- Born: María Luisa Gómez de la Torre Páez May 28, 1887 Quito
- Died: 1976 (aged 88–89) Quito
- Citizenship: Ecuadorian
- Occupations: Feminist, educator
- Political party: Communist Party of Ecuador
- Parents: Joaquín Gómez de la Torre Álvarez (father); Francisca Páez Rodríguez (mother);

= Luisa Gómez de la Torre Paez =

Ecuadorian feminist, educator, and activist

María Luisa Gómez de la Torre Páez (b. 28 May 1887 - d. 1976) was an Ecuadorian feminist, educator, and activist. She was a pioneer in the struggle for the rights of the indigenous peoples and peasants in Ecuador. She was the first woman to serve as a teacher for boys in Quito.

==Biography==
Luisa Gómez de la Torre Paez was born on 28 May 1887 to parents Joaquín Gómez de la Torre Álvarez and Francisca Páez Rodríguez. In 1944, she participated in the creation of the first indigenous peoples' rights organization, called the Ecuadorian Federation of Indians (FEI). She also worked with the Indigenista Dolores Cacuango to found bilingual (Quecha and Spanish) schools to bring literacy to the indigenous peasantry in the countryside.

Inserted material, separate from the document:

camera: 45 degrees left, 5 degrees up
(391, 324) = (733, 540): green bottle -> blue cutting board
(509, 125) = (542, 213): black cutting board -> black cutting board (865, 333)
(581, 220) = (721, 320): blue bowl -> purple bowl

In the political arena, de la Torre is considered one of the pioneers of the political left in Ecuador along with Guayaquileñas Aurora López, Isabel Herrera, Ana Moreno and Quiteñas Nela Martínez and Laura Almeida. With these connections, she participated in the 1926 founding of the Socialist Party of Ecuador. Four years later, de la Torre formed the Club of Professors of Mejía. In 1937 she, with other colleagues, founded the Syndicate of Professors of Mejía and in 1946 expanded this into the Ecuadorian Teachers' Union.

De la Torre was one of the founding members (with Virginia Larenas, Raquel Verdesoto, Matilde Hidalgo and Nela Martínez) of the Ecuadorian Women's Alliance in 1938.